As the advanced digital ASICs increase their complexity and transistor count, there is an ever increasing need to move vast amount of digital information into and out of the DUTs. Outside DRAM, chip-to-chip communication happens predominantly over high-speed serial interfaces. Their data rates are ranging from 8Gbps NRZ to 112Gbps PAM4 per lane. The broadband frequency components in the serial signals span continuously from low RF range well into the microwave range. The corresponding serial signals travel over the long and complex channel topology from the instrument PE to DUT, compared to conventional on-DIB simple loopback path. Good signal integrity is crucial for ATE solution success.

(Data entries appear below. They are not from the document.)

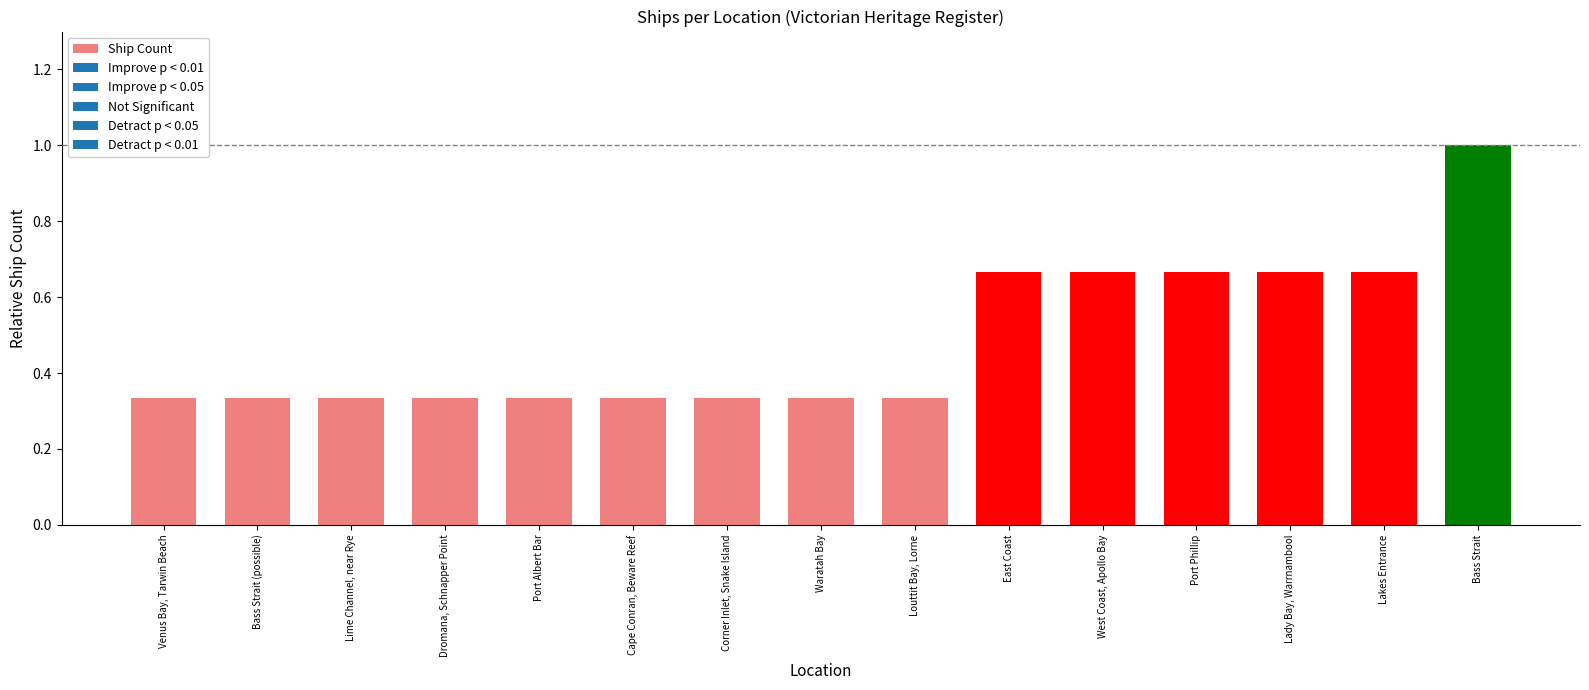

Is it true that the value at Cape Conran, Beware Reef is 0.5?

False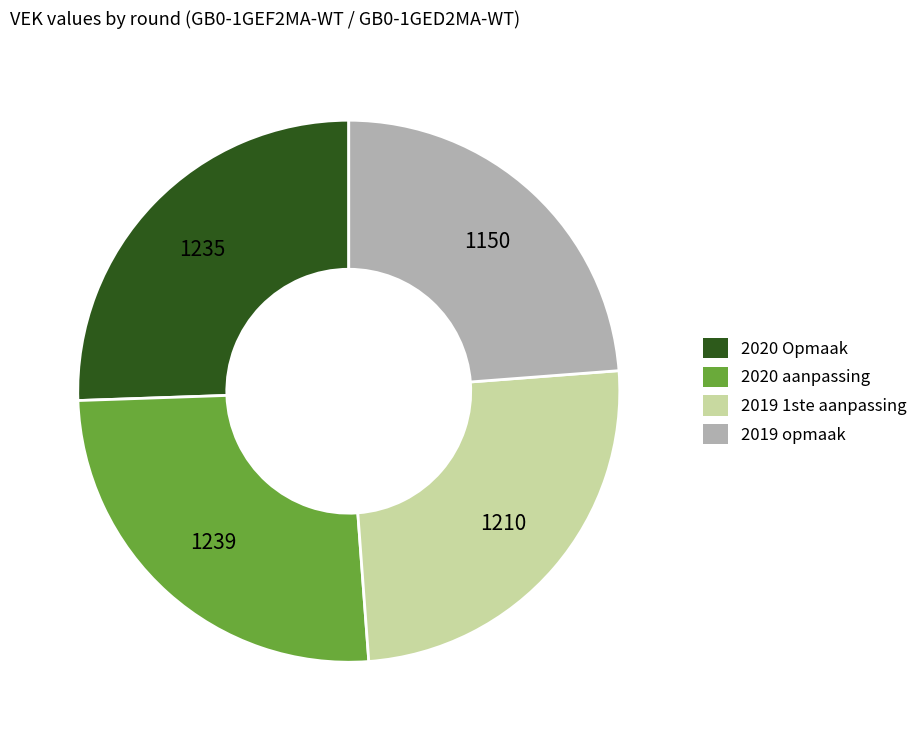

What is the ratio of the value at 2020 aanpassing to the value at 2020 Opmaak?

1.0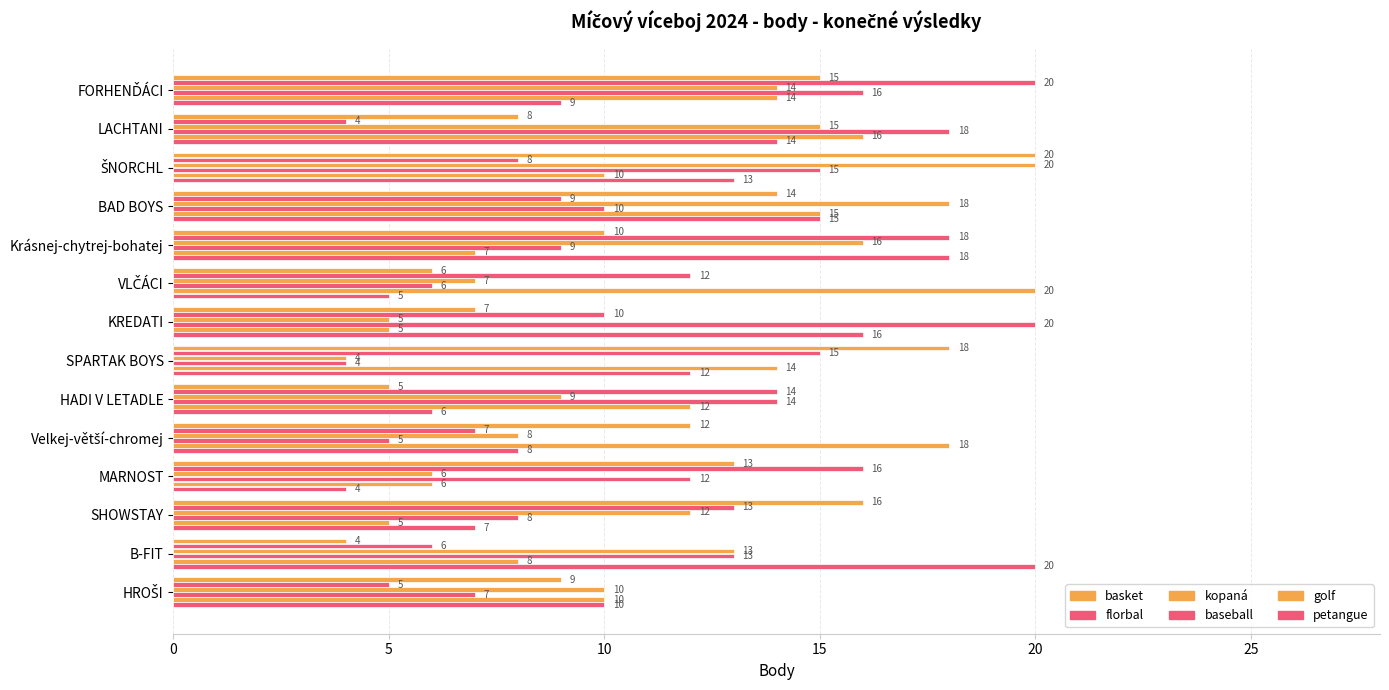

What is the sum of all baseball values?

157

This work summarizes the design process and signal integrity considerations for general high-speed serial instruments and their DIBs, focusing on the channel design and system-level validation. We are using the first UltraFLEXPlus serial instrument DIB, namely scope jack DIB, as the sample. It is a general-purpose text fixture that can work with multiple high-speed serial instruments. The DIB design has achieved one-spin success during the US20G Image Sensor PHY validation and prototyping. The overall end-to-end channel, including the instrument board and the scope jack DIB, achieved less than 1e-15 BER under a calibrated stressed eye at 20Gbps. The same design techniques and validation methodology are also applicable to other high-speed serial boards in general.